Die Eier sind so weit, die Kartoffeln sind Gott sei Dank noch warm und der Spinat hat auch die Hitze gehalten. Es wird angerichtet und sofort serviert:

Die Blüte und die Walnüsse auf dem Bild sind natürlich eigens für diesen Bericht zugefügter Schi-schi, aber das Auge hat schließlich auch Hunger. Wir waren nicht so sicher, ob man Mittagsblumen essen kann und haben sie nach der Aufnahme wieder entfernt, aber Kresse- oder Gänseblümchenblüten wären schon eine wenigstens optische Bereicherung gewesen. Quer über dem ganzen ist noch eine Streuspur einer aus geröstetem Sesam, Speckpulver, geschrotetem Koriander und Salz selbst irgendwann einmal hergestellten Gewürzmischung zu sehen, die sich währen der Zubereitung auf dem Gewürzregälchen fand. Wir hatten ja schon darüber gesprochen, dass es gut ist, immer irgend etwas in dieser Art auf Vorrat und zur Hand zu haben. Das macht hier heute zusammen mit der Gewürzbutter den Unterschied zu nackten Spiegeleiern mit nacktem Spinat und nackten Kartoffeln.

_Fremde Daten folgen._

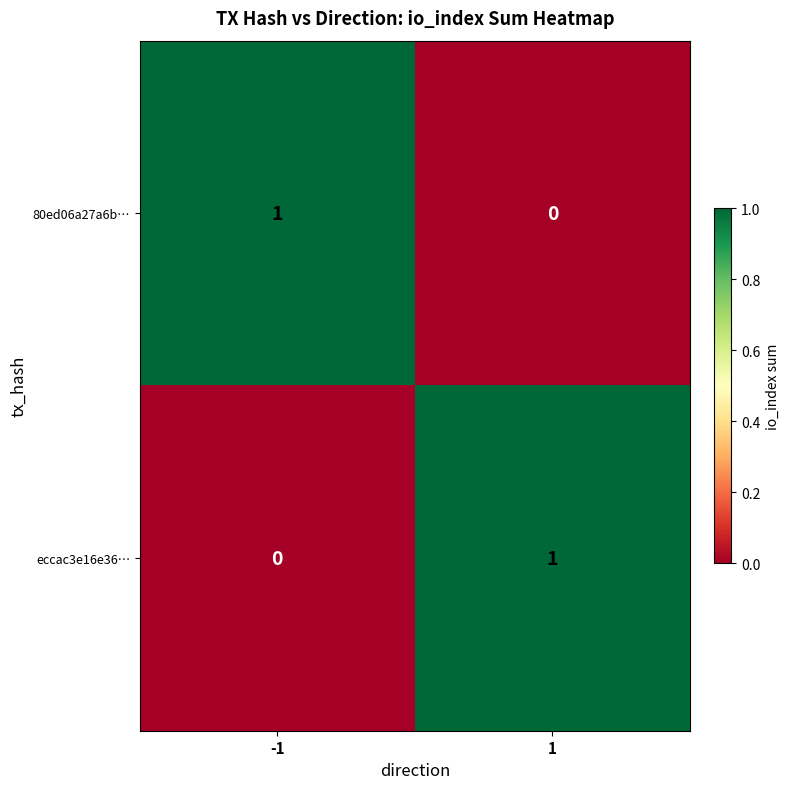

At 1, list the series in order from largest to smallest.

eccac3e16e36…, 80ed06a27a6b…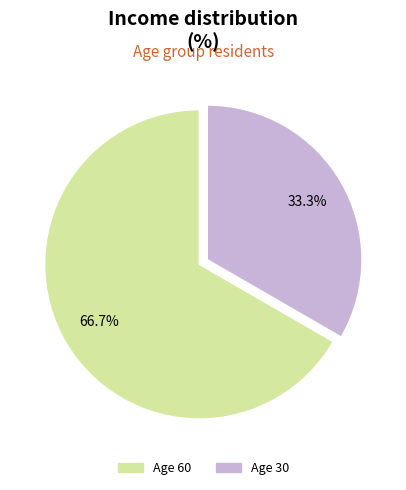

Is there any slice that represents more than half of the pie?

Yes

Schmerzhaft bleibt noch zu erwähnen,  dass für genau diese Zutatenzusammenstellung geeignete Teller erst noch erfunden werden müssen. Unsere Suppenteller wären zu klein gewesen, auf unseren flachen Tellern ist es schwer Eier, Kartoffeln und Spinat so anzurichten, dass nicht alles formlos ineinander gleitet. Segmentteller? Och nö, sieht selbst für Kantina Karantena zu sehr nach Kantine aus.